Similarly, if we measure the first qubit to be $\ket{-}_1$, the state becomes:

(13)
\begin{align} \frac{(P_- \otimes I) \ket{\Phi^+}}{\left|(P_- \otimes I) \ket{\Phi^+}\right|} &= \frac{\frac{1}{\sqrt2}(\ket{00}-\ket{01}-\ket{10}+\ket{11})}{|\textrm{numerator}|} \\ &= \frac{1}{2}(\ket{00}-\ket{01}-\ket{10}+\ket{11}) \\ &= \frac{1}{\sqrt2}(\ket{0}-\ket{1}) \otimes \frac{1}{\sqrt2}(\ket{0}-\ket{1}) \\ &= \ket{-} \otimes \ket{-} \end{align}

And since the second qubit is now in the state $\ket{-}$, when measuring the second qubit in the standard basis we will again get either $\ket{0}$ or $\ket{1}$ with equal probability, and the two-qubit state after measurement collapses to either $\ket{-} \otimes \ket{0}$ or $\ket{-} \otimes \ket{1}$, respectively.

**d.**

From part (c), we know that if we start with state $\ket{\Phi^+}$ and measure the first qubit to be $\ket{+}$, the two-qubit state collapses to $\ket{+} \otimes \ket{+}$. Now, measuring the second qubit in the Hadamard basis will return $\ket{+}$ with 100% probability and will leave the state unchanged.
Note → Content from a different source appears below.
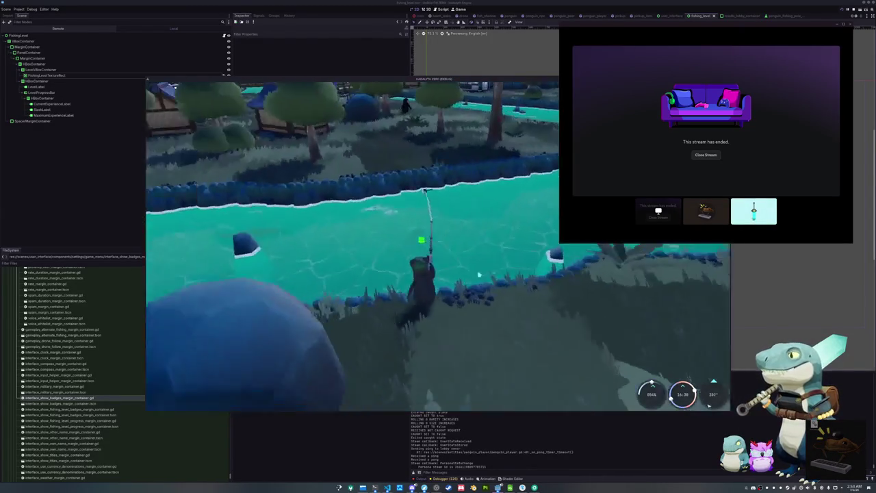
pyautogui.click(527, 282)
Likewise, if we start with state $\ket{\Phi^+}$ and measure the first qubit to be $\ket{-}$, the two-qubit state collapses to $\ket{-} \otimes \ket{-}$. Now, measuring the second qubit in the Hadamard basis will return $\ket{-}$ with 100% probability and will leave the state unchanged.

It's worth looking back and gaining some intuition here. We know that the Bell state $\ket{\Phi^+} = \frac{1}{\sqrt2}(\ket{00}+\ket{11})$ is perfectly correlated, meaning that if the two qubits are measured in the same basis, they will always produce the same result. What we have shown here is that if we measure only one of the qubits, both qubits immediately collapse to the same state — that is, whatever state corresponds to the obtained measurement result — and therefore the two qubits become unentangled because their state can be expressed as a simple tensor product.